The Department will issue a notice of the final results of this
administrative review, which will include the results of its analysis
of issues raised in any such briefs, within 120 days from the
publication of these preliminary results.
The Department shall determine, and the Customs Service shall
assess, antidumping duties on all appropriate entries. In accordance
with the methodology in Final Results of Antidumping Duty
Administrative Review and Partial Termination of Administrative Review:
Circular Welded Non-Alloy Steel Pipe from the Republic of Korea (62 FR
55574, October 27, 1997), we calculated exporter/importer-specific
assessment values by dividing the total dumping duties due for each
importer by the number of tons used to determine the duties due.

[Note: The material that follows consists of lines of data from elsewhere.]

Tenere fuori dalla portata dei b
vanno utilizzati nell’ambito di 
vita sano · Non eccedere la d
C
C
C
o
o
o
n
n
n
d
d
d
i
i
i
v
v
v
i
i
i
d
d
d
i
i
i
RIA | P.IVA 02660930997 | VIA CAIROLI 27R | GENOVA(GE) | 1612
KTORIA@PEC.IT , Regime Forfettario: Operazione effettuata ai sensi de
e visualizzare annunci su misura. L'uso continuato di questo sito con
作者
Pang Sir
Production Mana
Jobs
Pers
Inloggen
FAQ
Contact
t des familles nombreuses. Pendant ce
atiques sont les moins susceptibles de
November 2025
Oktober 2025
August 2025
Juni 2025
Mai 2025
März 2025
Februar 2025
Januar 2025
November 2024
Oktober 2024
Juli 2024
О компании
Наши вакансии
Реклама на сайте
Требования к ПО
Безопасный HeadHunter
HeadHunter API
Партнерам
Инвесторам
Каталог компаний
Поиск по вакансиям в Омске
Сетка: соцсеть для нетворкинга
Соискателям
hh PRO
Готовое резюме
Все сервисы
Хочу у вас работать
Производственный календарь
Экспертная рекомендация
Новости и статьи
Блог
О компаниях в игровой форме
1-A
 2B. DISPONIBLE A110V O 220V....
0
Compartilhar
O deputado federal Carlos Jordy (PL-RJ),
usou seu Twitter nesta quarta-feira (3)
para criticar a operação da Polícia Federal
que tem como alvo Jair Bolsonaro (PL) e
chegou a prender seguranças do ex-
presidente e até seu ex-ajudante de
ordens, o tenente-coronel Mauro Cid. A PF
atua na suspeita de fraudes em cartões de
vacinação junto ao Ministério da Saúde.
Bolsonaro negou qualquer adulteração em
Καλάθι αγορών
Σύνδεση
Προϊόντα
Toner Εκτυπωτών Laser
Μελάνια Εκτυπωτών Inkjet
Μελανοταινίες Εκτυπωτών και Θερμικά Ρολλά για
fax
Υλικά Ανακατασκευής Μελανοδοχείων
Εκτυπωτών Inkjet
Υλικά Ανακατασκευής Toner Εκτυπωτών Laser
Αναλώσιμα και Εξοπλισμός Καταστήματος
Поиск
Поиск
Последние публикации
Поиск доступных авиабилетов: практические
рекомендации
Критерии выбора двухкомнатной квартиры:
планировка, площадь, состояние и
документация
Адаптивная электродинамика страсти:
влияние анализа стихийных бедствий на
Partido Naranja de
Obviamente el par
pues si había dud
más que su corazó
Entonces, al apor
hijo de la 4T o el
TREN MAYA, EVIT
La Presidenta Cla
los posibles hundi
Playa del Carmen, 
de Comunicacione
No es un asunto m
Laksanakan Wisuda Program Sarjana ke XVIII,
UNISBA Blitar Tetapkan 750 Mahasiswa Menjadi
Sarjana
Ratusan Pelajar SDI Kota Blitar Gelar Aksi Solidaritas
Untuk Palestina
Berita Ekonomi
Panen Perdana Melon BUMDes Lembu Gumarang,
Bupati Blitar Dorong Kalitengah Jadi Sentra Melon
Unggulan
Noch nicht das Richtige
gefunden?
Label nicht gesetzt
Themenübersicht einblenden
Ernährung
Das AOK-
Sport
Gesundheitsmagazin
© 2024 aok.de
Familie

We
will direct Customs to assess the resulting per-ton dollar amount
against each ton of the merchandise entered by these importers during
the review period.
Furthermore, the following deposit requirements will be effective
upon completion of the final results of this administrative review for
all shipments of industrial nitrocellulose from Germany entered, or
withdrawn from warehouse, for consumption on or after the publication
date of the final results of this administrative review, as provided by
section 751(a)(1) of the Act: (1) The case deposit rate for the
reviewed company will be the rate established in the final results of
this administrative review (except no cash deposit will be required
where weighted-average margin is de minimis, i.e., less than 0.5
percent); (2) for merchandise exported by manufacturers or exporters
not covered in this review but covered in the original less-than-fair-
value (LTFV) investigation or a previous review, the cash deposit will
continue to be the most recent rate published in the final
determination or final results for which the manufacturer or exporter
received an individual rate; (3) if the exporter is not a firm covered
in this review, a previous review, or the original investigation, but
the manufacturer is, the cash deposit rate will be the rate established
for the most recent period for the manufacturer of the merchandise; and
(4) if neither the exporter nor the manufacturer is a firm covered in
this or any previous reviews or the original investigation, the cash
deposit rate will be 3.84 percent, the ``all others'' rate established
in the LTFV investigation.
This notice serves as a preliminary reminder to importers of their
responsibility to file a certificate regarding the reimbursement of
antidumping duties prior to liquidation of the relevant entries during
this review period. Failure to comply with this requirement could
result in the Secretary's presumption that reimbursement of antidumping
duties occurred and the subsequent assessment of double antidumping
duties.
This administrative review and notice are in accordance with
sections 751(a)(1) and 777(i)(1) of the Act.
Dated: April 2, 1998.
Joseph A. Spetrini,
Acting Assistant Secretary, Import Administration.